Por su parte, Carlos Balado, profesor de OBS Business School y director de Eurocofín, asegura que el impuesto a la banca es un gravamen que genera una «gran incertidumbre» en los inversores y «discrimina» a las entidades crediticias españolas. Además es de dudosa legalidad porque, tal y como se ha anunciado, se puede considerar una doble imposición. Bajo ambos gravámenes subyace la cuestión de cómo concretar que un determinado nivel de beneficio es «normal» y un nivel superior de beneficio es «excesivo», lo que contradice la idea de eficiencia económica debido a que la empresa no puede reaccionar ajustando su comportamiento, y ello comportará un descenso de la inversión, creación de empleo y riqueza.

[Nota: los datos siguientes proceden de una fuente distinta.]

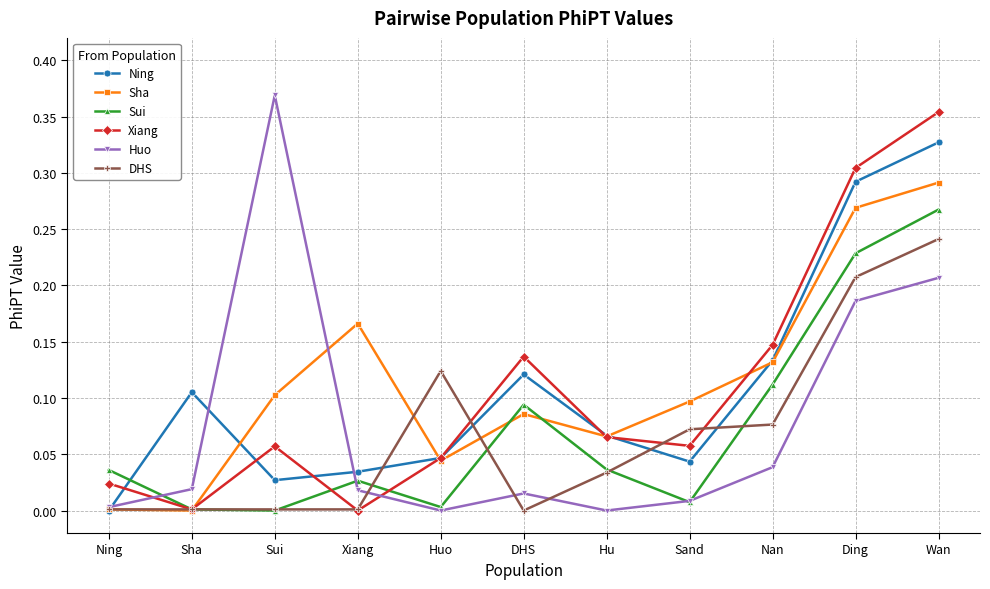

Does the chart display data point markers on the line(s)?

Yes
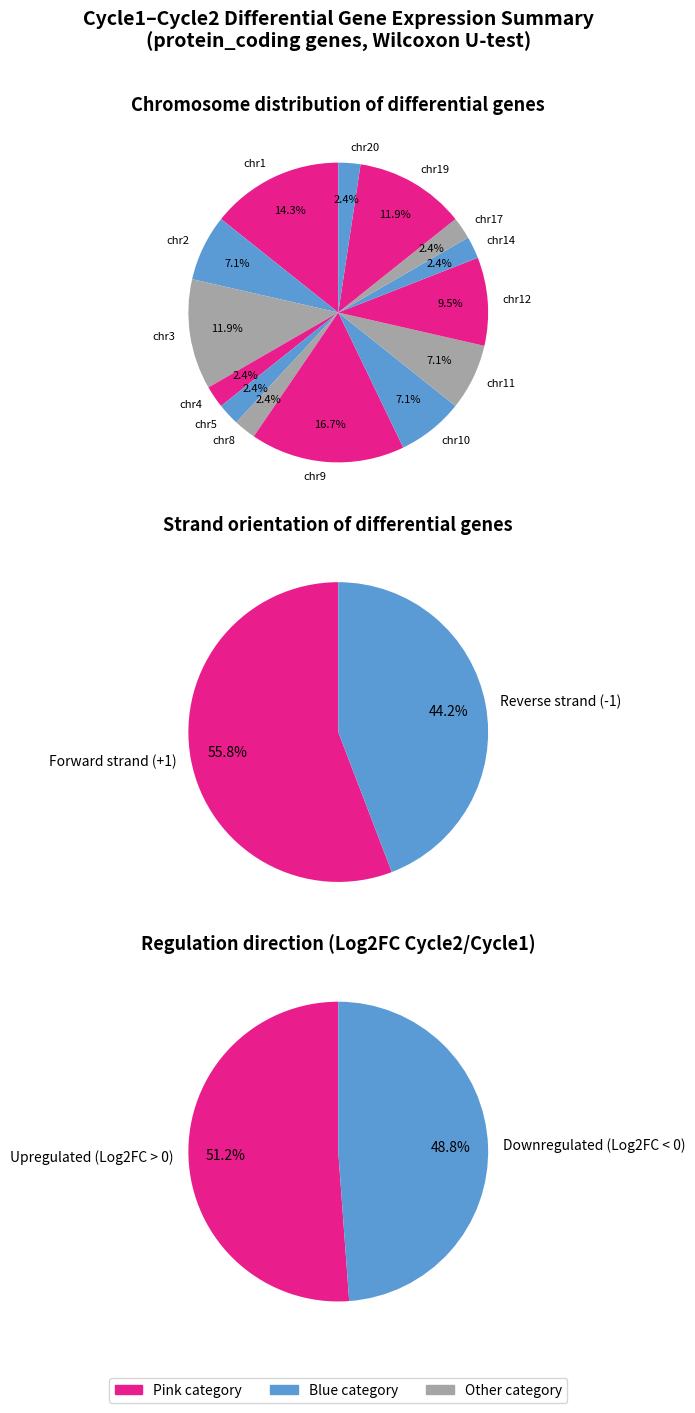

Does chr11 represent more than half of the total?

No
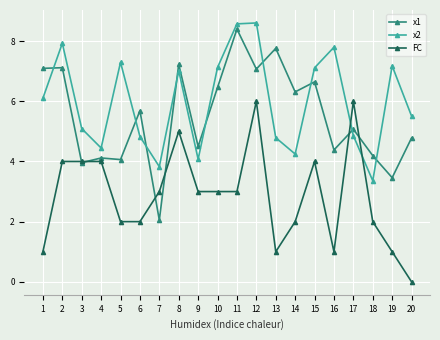

At which category is the sum across all series the highest?

12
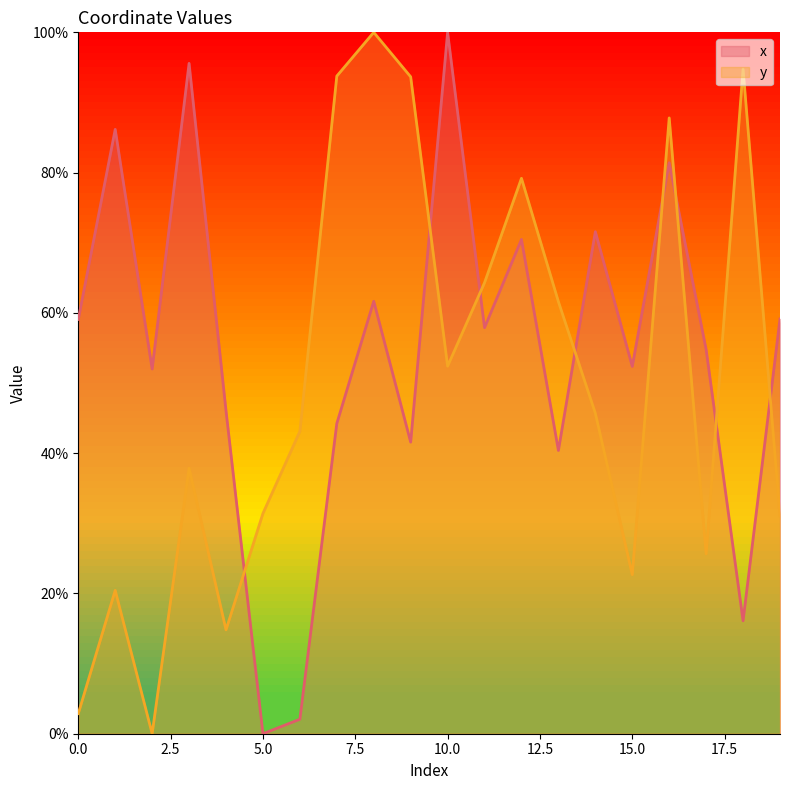

At which label does y reach its minimum?

2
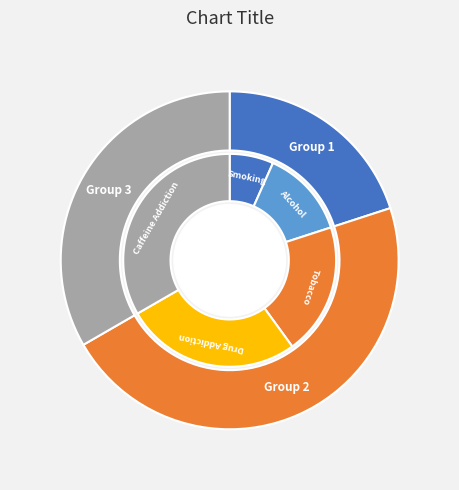

True or false: Drug Addiction accounts for 41% of the total.

False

El profesor apunta que la definición de beneficios queda al arbitrio del Gobierno “sin que exista un criterio objetivo que lo sustente, lo que genera una incertidumbre especialmente desaconsejable en la actualidad dada la complejidad del escenario económico” con elevadas tasas de inflación y una ralentización del crecimiento. Así recuerda el razonamiento de que con la subida de los tipos de interés los beneficios aumentan “se ve contrarrestado por el hecho de que aunque aumenten los ingresos, el coste del riesgo también aumenta, por lo que lo que realmente ocurre es que la situación tiende al equilibrio, cosa que no ha ocurrido en el pasado con los tipos de interés en negativo”.